Per ora l'aumento dei prezzi è conseguenza prevedibile e naturale: 1° della forte svalutazione portata dai governi a numerose monete; 2° delle formidabili spese precauzionali belliche. Ed oggi la guerra ha un caratteri cosi tipicamente "industriale" che sono poche le materie prime, semilavorate, finite e i prodotti del suolo che non concorrono al fabbisogno di un conflitto in grande stile. Questa semplice constatazione viene confermata anche dall'andamento dei numeri-indici dei prezzi.
Se guardiamo, ad esempio, alla Francia - paese la cui economia è molto equilibrata fra industria ed agricoltura - vediamo che, alla fine del gennaio 1937, l'indice dei prezzi pei generi alimentari era cresciuto, rispetto al luglio 1936, del 4%, di fronte ad un incremento del 30% nei generi industriali; e quest'ultimo scarto in più coincideva con lo sviluppo marcato della produzione industriale stessa nel secondo semestre 1936, accentuatosi nel gennaio 1937.

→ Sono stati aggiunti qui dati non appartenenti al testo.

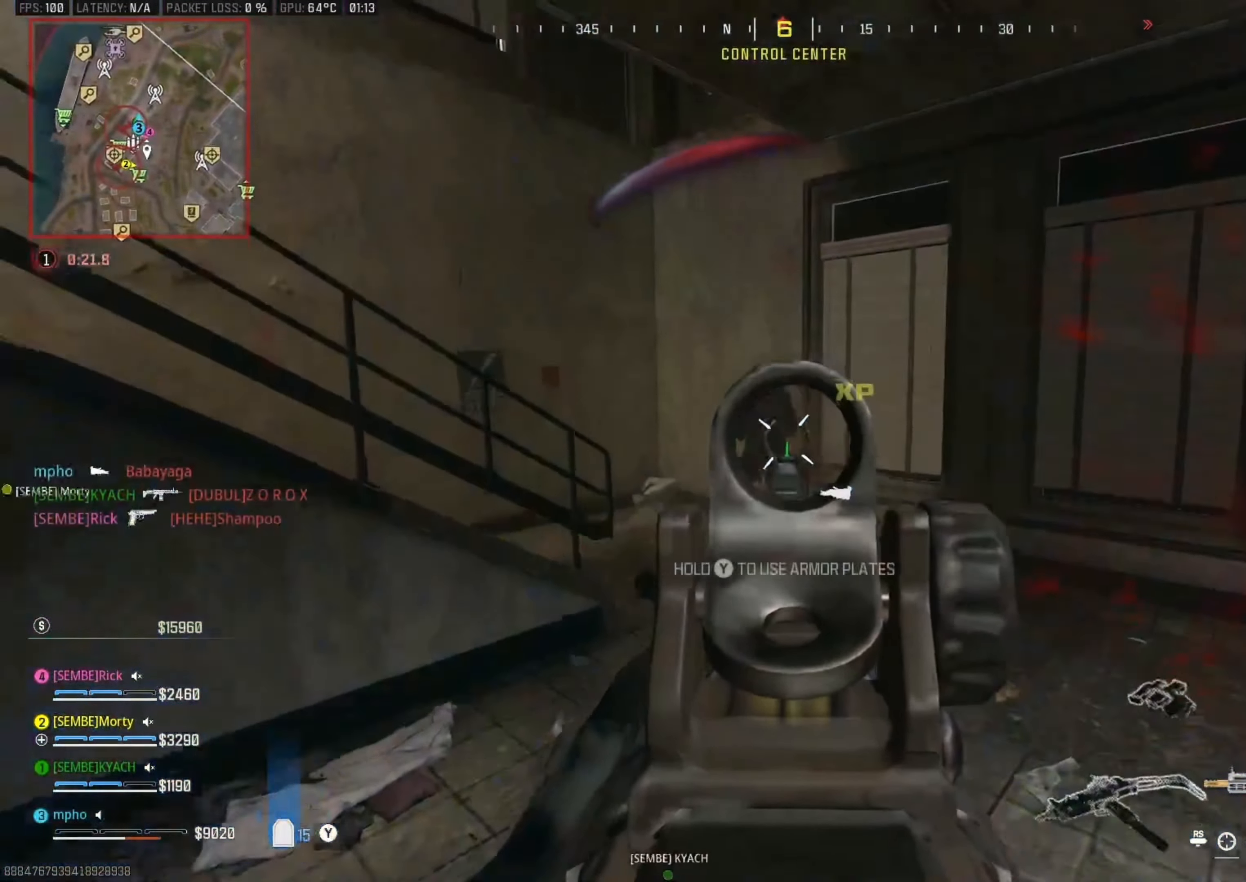
{"buttons": [], "left_stick": "up-right", "right_stick": "down-left", "events": [[100, "right_stick", "down-left"], [133, "A", "up"], [216, "Y", "down"], [233, "right_stick", "center"], [300, "L2", "up"], [316, "R2", "up"], [316, "left_stick", "up-right"], [316, "right_stick", "down-left"], [333, "Y", "up"]]}
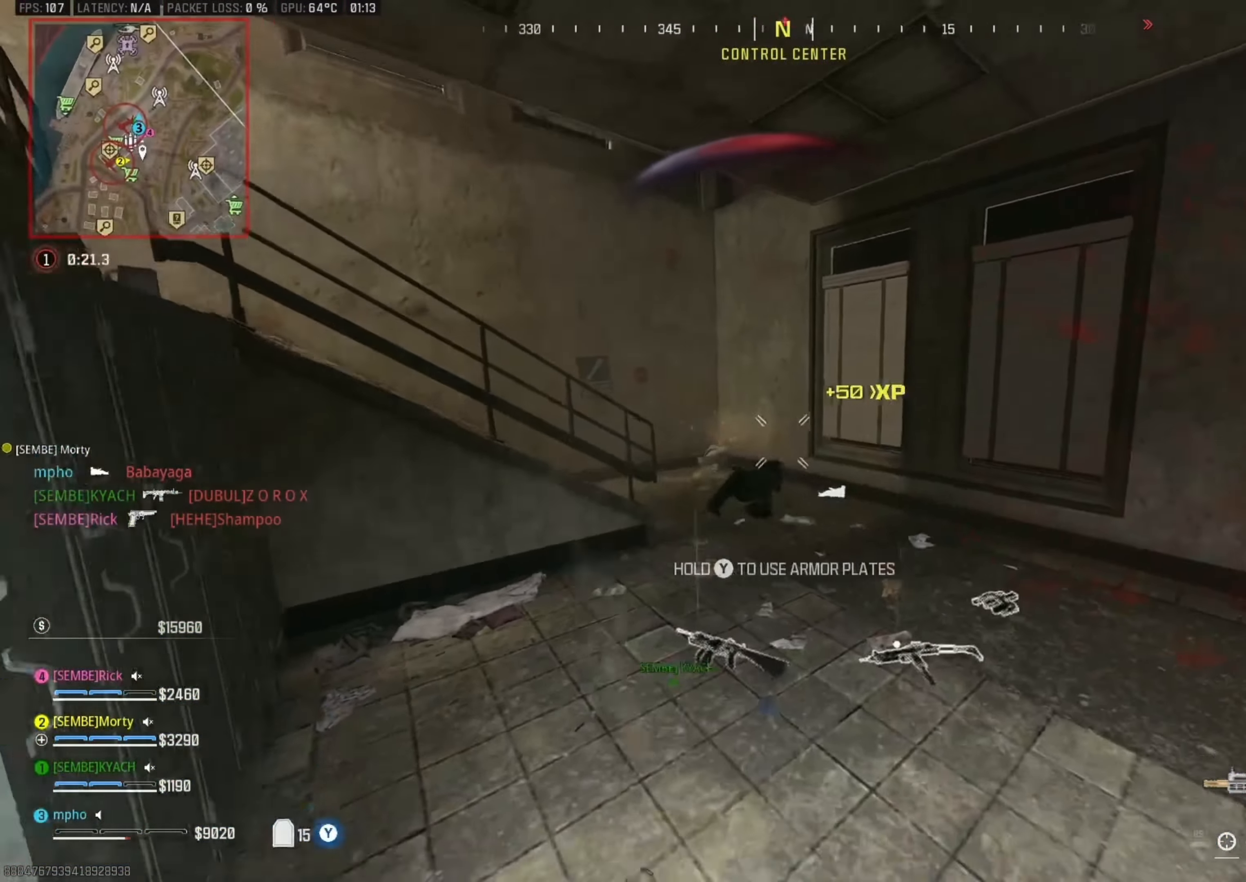
{"buttons": ["A"], "left_stick": "down-right", "right_stick": "down-left", "events": [[50, "right_stick", "center"], [100, "B", "down"], [200, "B", "up"], [400, "B", "down"], [400, "right_stick", "down"], [450, "A", "down"], [450, "left_stick", "down-right"], [467, "right_stick", "down-left"], [500, "B", "up"]]}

Tale incremento appariva massimo nella meccanica, nel ferro e acciaio, miniere, gomme, motori.
Ora questo è il punto essenziale da studiare. perché se è un "boom" che proviene da un movimento ciclico delle congiuntura, si sviluppa e poi ai esaurisce in se stesso, senza provocare importanti fenomeni monetari.
Ma se il "boom" di carattere internazionale deriva essenzialmente e direttamente da spese pubbliche sostenute per armamenti, cioè per necessità di difesa di fronte alle quali non ci si può né arrestare, né recedere, gli elementi normali del prezzo e della conseguente reazione dei consumi non giocano più, e quindi il movimento generale può proseguire a lungo, e i mezzi di pagamento verranno sempre trovati, a costo di nuove inflazioni, diverse da Stato e Stato, senza potersi preoccupare dell'equilibrio instabile che esse creano. E allora, cosa ne avverrebbe del tentativo degli "allineamenti"?